Wale: Bringing Afrobeat To Mainstream Hip-Hop

Wale once kicked off a track rapping the line “allow me to introduce me, my name Wale don’t say Wally.” 11 years ago that was my introduction to him. As a new resident to the DMV area at that time the magnitude of what he represented to its denizens was lost on me. Only now 11 years later am I beginning to consider and comprehend a modicum of the magnitude that his identity as a Nigerian-American rapper meant not only to the American hip hop culture but also to the burgeoning hip-hop scenes across the continent of Africa and specifically to his homeland of  Nigeria.

Born Olubowale Victor Akintimehin, a name that oozes African identity, Wale’s work has regularly displayed his connection to his homeland – if not sonically then only in mere mention.
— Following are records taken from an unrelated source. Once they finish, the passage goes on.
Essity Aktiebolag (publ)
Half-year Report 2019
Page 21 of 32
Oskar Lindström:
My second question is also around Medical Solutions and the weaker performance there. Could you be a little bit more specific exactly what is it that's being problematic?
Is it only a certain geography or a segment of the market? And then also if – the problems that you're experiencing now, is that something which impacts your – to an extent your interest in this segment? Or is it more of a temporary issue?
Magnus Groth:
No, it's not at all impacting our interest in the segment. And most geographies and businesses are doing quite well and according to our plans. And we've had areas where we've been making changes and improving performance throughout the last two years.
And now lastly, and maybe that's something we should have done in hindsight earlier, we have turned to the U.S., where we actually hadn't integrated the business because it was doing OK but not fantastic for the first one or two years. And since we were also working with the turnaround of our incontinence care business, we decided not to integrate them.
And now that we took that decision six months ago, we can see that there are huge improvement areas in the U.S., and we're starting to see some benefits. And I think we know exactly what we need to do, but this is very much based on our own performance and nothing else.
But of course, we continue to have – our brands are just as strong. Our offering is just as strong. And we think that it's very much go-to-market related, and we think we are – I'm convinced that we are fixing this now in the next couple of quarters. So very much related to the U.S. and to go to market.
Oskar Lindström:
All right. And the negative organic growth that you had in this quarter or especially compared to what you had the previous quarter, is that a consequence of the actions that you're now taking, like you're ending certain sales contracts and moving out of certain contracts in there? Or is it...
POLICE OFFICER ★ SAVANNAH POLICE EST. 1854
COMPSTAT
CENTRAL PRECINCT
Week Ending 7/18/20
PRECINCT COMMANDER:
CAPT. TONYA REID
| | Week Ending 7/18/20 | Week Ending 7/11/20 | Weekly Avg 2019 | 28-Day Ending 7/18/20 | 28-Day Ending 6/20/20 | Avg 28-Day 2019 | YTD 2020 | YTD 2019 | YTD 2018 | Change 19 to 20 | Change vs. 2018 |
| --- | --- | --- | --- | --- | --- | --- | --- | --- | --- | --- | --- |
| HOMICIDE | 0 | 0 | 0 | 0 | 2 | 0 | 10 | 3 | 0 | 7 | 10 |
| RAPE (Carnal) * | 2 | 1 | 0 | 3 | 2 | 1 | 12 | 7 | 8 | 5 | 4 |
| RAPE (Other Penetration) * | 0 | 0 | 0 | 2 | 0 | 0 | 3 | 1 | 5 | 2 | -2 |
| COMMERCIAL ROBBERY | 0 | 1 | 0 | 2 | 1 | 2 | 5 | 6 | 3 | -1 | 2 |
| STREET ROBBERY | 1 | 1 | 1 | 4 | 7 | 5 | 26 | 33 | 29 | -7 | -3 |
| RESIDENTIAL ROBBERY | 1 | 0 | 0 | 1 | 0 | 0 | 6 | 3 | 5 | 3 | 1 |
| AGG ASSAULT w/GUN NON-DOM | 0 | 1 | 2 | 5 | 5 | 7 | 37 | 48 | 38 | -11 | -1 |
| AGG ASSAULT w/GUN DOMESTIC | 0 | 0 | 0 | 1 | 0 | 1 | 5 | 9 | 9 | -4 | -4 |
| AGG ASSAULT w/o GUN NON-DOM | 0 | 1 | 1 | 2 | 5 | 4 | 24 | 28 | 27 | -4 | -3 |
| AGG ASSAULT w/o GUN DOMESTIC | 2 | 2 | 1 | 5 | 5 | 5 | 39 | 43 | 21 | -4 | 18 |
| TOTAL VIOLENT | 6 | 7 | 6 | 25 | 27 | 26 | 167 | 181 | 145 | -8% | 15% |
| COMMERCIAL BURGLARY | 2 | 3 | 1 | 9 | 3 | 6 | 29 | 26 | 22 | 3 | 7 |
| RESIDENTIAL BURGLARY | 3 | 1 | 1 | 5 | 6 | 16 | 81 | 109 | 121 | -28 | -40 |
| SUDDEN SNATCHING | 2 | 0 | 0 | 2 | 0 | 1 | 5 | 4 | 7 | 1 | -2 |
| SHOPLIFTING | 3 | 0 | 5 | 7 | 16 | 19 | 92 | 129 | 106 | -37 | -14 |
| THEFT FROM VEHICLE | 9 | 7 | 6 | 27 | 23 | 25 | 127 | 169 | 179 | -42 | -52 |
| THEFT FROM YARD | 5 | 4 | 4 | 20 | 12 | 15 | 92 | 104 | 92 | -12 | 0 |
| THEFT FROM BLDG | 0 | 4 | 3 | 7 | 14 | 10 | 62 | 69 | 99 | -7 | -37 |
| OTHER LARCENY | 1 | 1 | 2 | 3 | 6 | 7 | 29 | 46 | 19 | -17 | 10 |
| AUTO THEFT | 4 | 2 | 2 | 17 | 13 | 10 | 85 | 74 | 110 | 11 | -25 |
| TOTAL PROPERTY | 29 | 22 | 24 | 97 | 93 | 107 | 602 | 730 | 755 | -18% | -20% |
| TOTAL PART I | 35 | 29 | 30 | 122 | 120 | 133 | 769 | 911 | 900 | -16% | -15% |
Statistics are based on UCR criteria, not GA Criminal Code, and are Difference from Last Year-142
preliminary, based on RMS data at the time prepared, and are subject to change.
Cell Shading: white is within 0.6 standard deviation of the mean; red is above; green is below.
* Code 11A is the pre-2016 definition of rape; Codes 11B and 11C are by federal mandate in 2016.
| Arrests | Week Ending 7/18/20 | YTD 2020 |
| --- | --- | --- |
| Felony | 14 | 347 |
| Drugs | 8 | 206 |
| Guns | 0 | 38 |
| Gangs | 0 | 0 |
Taking into account his most recent studio album, Shine, Wale features a few of the most prominent and talented artists that Nigeria has to offer in Wizkid on “My Love”, Phil Adé (who is technically Nigerian-Grenadian) on “Smile”, along with Davido and Olamide on “Fine Girl”.

One tidbit of public interest, or perhaps merely of interest to me as a music journalist, is that this album made frequent use of Afrobeats. Afrobeats is a genre of music originating in Nigeria which Fela Kuti is credited for having created, or at the very least is a noted as an important factor in it’s utilization. It was created with elements of West African jùjù (a kind of Yoruba percussion per Wikipedia) and African-American jazz in the 1960’s and 1970’s.

Shortly after Wale released ‘Shine’ , to much praise and critical acclaim, there was one critic in particular who tried to dull that shine by claiming Wale was riding the wave of rappers (*cough* Drake) who were biting the Caribbean sound. This…did not go well for the critic in the court of public opinion.


I won’t delve into the politics of a white music critic telling a Naija artist that he is biting the Caribbean sound while he is in fact creating the music of his people and culture – I’ll let the readers do the math on why that doesn’t add up. However I will say that Wale’s beats have ALWAYS been on point, especially on this album in which the Afrobeats are spirited, lively, and potent. The sound is equal parts unique and familiar. What we get is a finished product that combines his DC swagger and rap style with Naija afrobeat thusly representing and honoring the disparate nature of both his ethnic African background and American upbringing; ultimately creating something for both longtime and new fans alike.